Et comme on a vu que tout dépend d’une cause unique, cette cause elle-même devrait être contingente, ce qui est manifestement faux. Quant à la seconde hypothèse, si cette cause, en tant que cause, n'était pas déterminée à produire ou à omettre une chose plutôt qu'une autre, il serait impossible qu'elle produisit ou omît cette chose : ce qui répugne.


(4) Quant à la seconde question : existe-t-il quelque chose dans la nature dont on ne puisse demander pourquoi il est, cela revient à dire que nous devons chercher par quelle cause quelque chose existe ; car, sans cette cause, la chose elle-même n'existerait pas. Or cette cause doit être cherchée soit dans la chose, soit hors d'elle. Si on nous demande une règle pour faire cette recherche, nous dirons qu'il n'en est besoin d'aucune ; car, si l'existence appartient à la nature de la chose, il est certain que nous n'avons pas à en chercher la cause hors d'elle ; et s'il n'en est pas ainsi, c'est au contraire en dehors d'elle que la cause doit être cherchée. Or, comme le premier ne se trouve qu’en Dieu, il s'ensuit, comme nous l'avons déjà montré, que Dieu est la première cause de toutes choses.

(5) Il suit de là que même telle ou telle volition de l'homme (car l'existence de la volonté n'appartient pas à son essence) veut une cause externe, par laquelle elle est nécessairement causée, ce qui d'ailleurs résulte évidemment de tout ce que nous venons de dire dans ce chapitre, et deviendra plus évident encore quand nous traiterons dans notre seconde partie de la liberté humaine.

(6) D'autres philosophes nous objectent : Comment peut-il se faire que Dieu, cause unique et souverain parfait, ordonnateur et pourvoyeur de toutes choses, ait permis dans la nature le désordre qui y règne ? pourquoi n'a-t-il pas créé l'homme incapable de pécher ?

____________________

CONSIGNES DE L'EXERCICE |
1. Transcrivez fidèlement le passage de l'extrait sur la cause première en commençant aux mots « Et comme on » et en vous arrêtant après les mots « ce qui répugne. ».
2. Relevez tous les numéros de paragraphe entre parenthèses que comporte l'extrait sur la cause première.
3. Prolongez l'extrait sur la cause première à partir de sa dernière phrase.
Les entrées qui figurent ci-après constituent un matériau indépendant de l'extrait sur la cause première.

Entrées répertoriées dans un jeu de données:
____________________

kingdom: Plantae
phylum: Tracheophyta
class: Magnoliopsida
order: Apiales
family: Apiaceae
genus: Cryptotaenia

____________________

RÉPONSES DANS L'ORDRE |
1.
Et comme on a vu que tout dépend d’une cause unique, cette cause elle-même devrait être contingente, ce qui est manifestement faux. Quant à la seconde hypothèse, si cette cause, en tant que cause, n'était pas déterminée à produire ou à omettre une chose plutôt qu'une autre, il serait impossible qu'elle produisit ou omît cette chose : ce qui répugne.

2. (4), (5), (6)

3.
(7) Pour ce qui est du désordre de la nature, on ne peut l’affirmer avec certitude, car nous ne connaissons pas assez les causes de toutes choses pour pouvoir en juger. Cette objection vient de cette ignorance qui consiste à poser des idées universelles, auxquelles certains philosophes pensent que les choses particulières doivent se conformer pour être parfaites. Ils placent ces idées dans l'entendement divin : c'est pourquoi beaucoup de sectateurs de Platon ont dit que ces idées universelles, par exemple celle de l’animal raisonnable, ont été créées par Dieu. Et quoique les aristotéliciens disent que de telles idées n'existent pas, et ne sont que des êtres de raison, cependant eux-mêmes semblent souvent les considérer comme des choses réelles, puisqu’ils disent expressément que la Providence n'a pas égard aux individus, mais seulement aux genres ; que, par exemple, Dieu n'a jamais appliqué sa providence à Bucéphale, mais au genre cheval en général. Ils disent encore que Dieu n’a pas la science des choses particulières et périssables, mais seulement des choses générales, qui, dans leur opinion, sont immuables : ce qui atteste leur ignorance ; car ce sont précisément les choses particulières qui ont une cause, et non les générales, puisque celles-ci ne sont rien. Donc, Dieu n'est cause et providence que des choses particulières ; et ces choses particulières ne pourraient se conformer à une autre nature sans cesser par là même de se conformer à la leur propre ; et par conséquent elles ne seraient pas ce qu’elles sont. Par exemple, si Dieu eût créé tous les hommes tels qu'Adam avant le péché, il n'eût créé qu'Adam et non pas Pierre et Paul ; tandis qu'au contraire en Dieu la vraie perfection consiste à donner à toutes choses depuis les plus petites jusqu'aux plus grandes, leur essence, ou, pour mieux dire, à posséder en lui toutes choses d’une manière parfaite.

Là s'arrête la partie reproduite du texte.